When it comes to throwing a great truck show, the three most important things are location, location, and location. Our case in point is the Chevy/GMC Truckin' Nationals held at the Santa Maria Fairpark in Santa Maria, California. For those of you unfamiliar with the town, it's nestled right in the heart of California's incredibly beautiful Central Coast region.
The Chevy/GMC Truckin' Nationals have been in existence since 1981, hence the 26th Annual designation attached to this issue's event coverage. Thinking back to the commercial vehicles brand new in the founding year of this event brings one to realize the GMC and Chevy trucks that were new at the 7th annual GMC Truckin' Nats are now old enough to qualify as features for Custom Classic Trucks.

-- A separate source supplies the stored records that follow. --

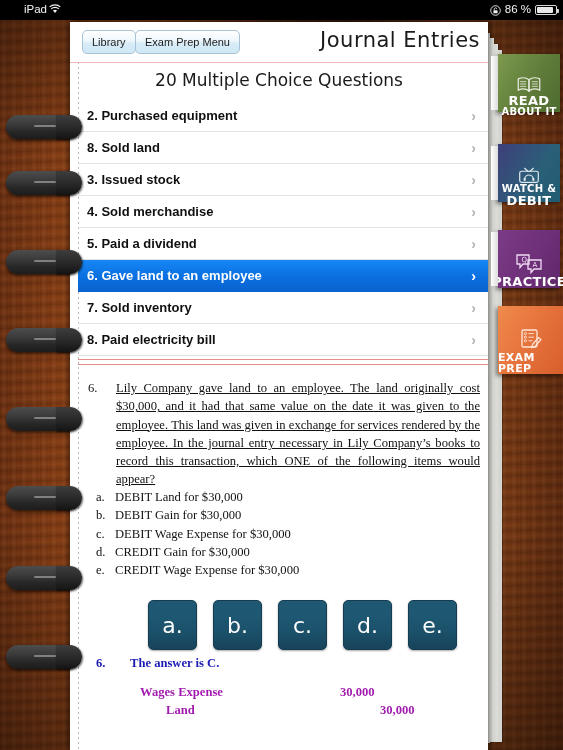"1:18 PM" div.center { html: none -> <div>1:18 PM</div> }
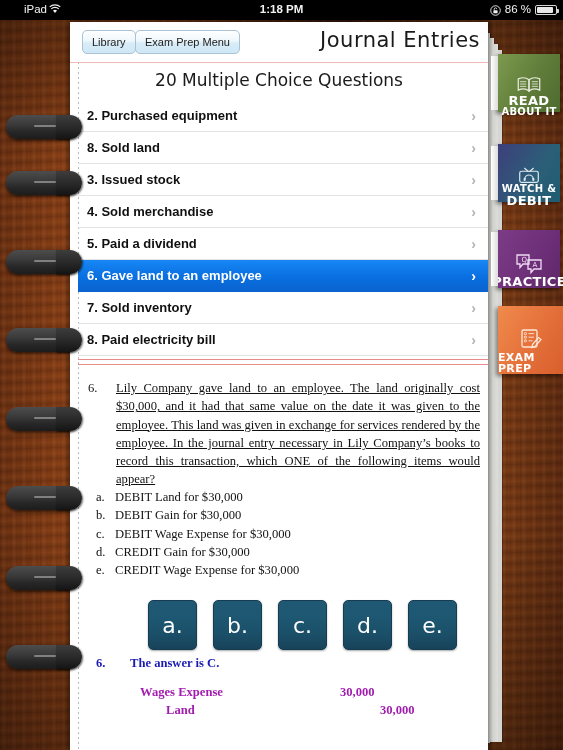"DEBIT" span.t1 { text: DEBIT -> WATCH }
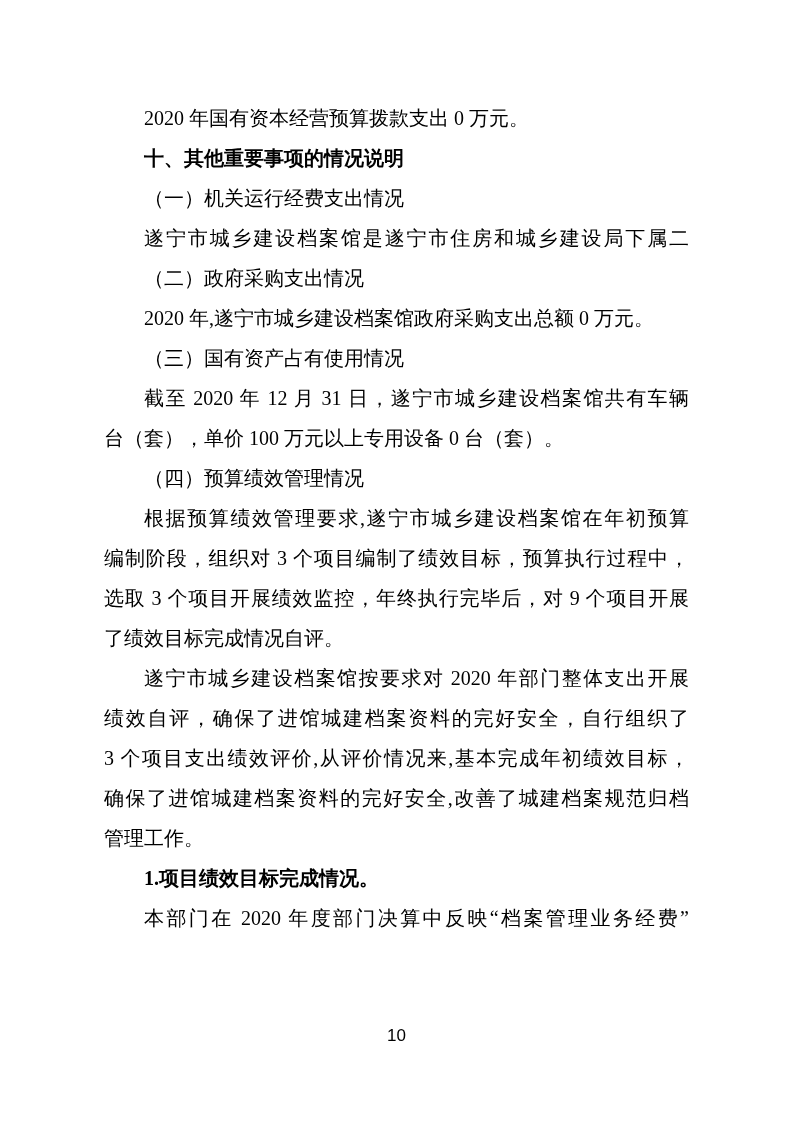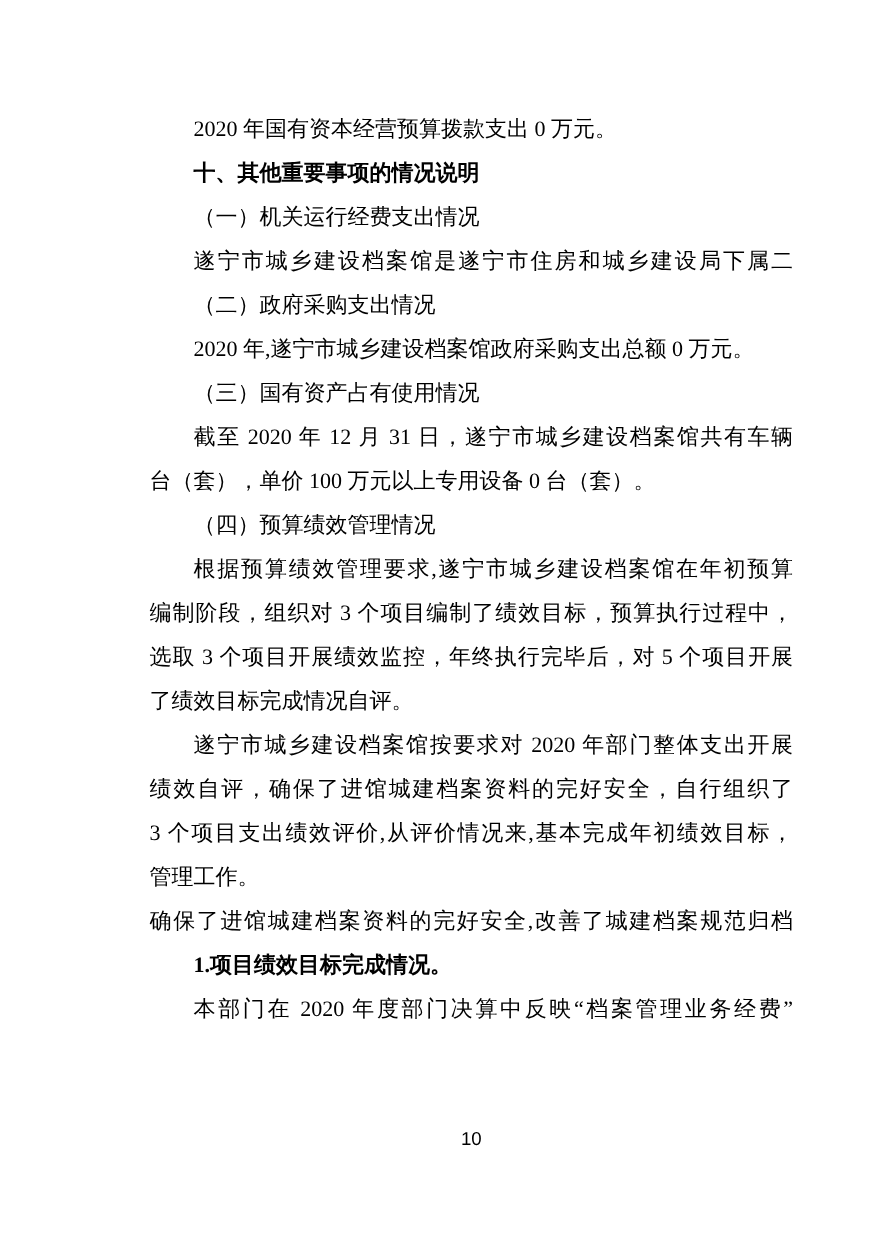"2020 年国有资本经营预算拨款支出 0 万元。" .page { margin-left: 32px -> none }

Unfortunately, in the last few years spectators and participants alike have had to contend with occasional rainstorms. For 2006, the "weather guesser" predicted rain for the entire weekend. Based on our past really good experiences at the Chevy/GMC Truckin' Nationals, rain or shine we were going to make the 200-mile trek north to Santa Maria. It was raining cats and dogs when we rolled out of Orange County early Friday morning. The scenic drive north on PCH (Pacific Coast Highway) was just plain fun. It's real neat to get an old truck out on the open highway and blow past the goons in their trendy imports like they're stopped. Thanks to a '05 325-inch L59 small-block, our pickup averaged as high as 22 mpg on the way up. North of Goleta, California, the temptation to roll 85-95 mph was too much. Even with a dropped stance, we could see over the roofs of cars. Rounding the bend at Gaviota in excess of 90 mph, we spotted a CHP blasting south at well over 100 mph. Our first thoughts were, "He is in a big hurry to whip a U-turn and write us the speeding ticket of the century." Our paranoid thoughts hadn't even cleared when a pack of eight more CHPs screamed behind him on the southbound PCH lanes. The chase continued until at least 20 more marked patrol cars passed with an assortment of ghost cars and trucks in the mix. That was a close enough call for us. We stuck the throttle at 70 mph and cruised the rest of the way into Santa Maria, flying under the radar, as they say.